Understanding Self-Supervised Learning via Latent Distribution Matching
Provides a unifying theoretical framework for SSL that clarifies assumptions and guides design of new methods, benefiting researchers in representation learning.
Self-supervised learning is unified under a latent distribution matching framework, which explains existing methods and enables derivation of a new Bayesian filtering model for time series, with proven identifiability of latent representations.

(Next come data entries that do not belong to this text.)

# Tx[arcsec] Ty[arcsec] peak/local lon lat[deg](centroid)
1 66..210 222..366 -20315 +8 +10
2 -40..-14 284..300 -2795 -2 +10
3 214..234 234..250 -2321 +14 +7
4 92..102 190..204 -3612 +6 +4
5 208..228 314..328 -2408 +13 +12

Self-supervised learning (SSL) excels at finding general-purpose latent representations from complex data, yet lacks a unifying theoretical framework that explains the diverse existing methods and guides the design of new ones. We cast SSL as latent distribution matching (LDM): learning representations that maximize their log-probability under an assumed latent model (alignment), while maximizing latent entropy to prevent collapse (uniformity). This view unifies independent component analysis with contrastive, non-contrastive, and predictive SSL methods, including stop gradient approaches. Leveraging LDM, we derive a nonlinear, sampling-free Bayesian filtering model with a Kalman-based predictor for high-dimensional timeseries. We further prove that predictive LDM yields identifiable latent representations under mild assumptions, even with nonlinear predictors. Overall, LDM clarifies the assumptions behind established SSL methods and provides principled guidance for developing new approaches.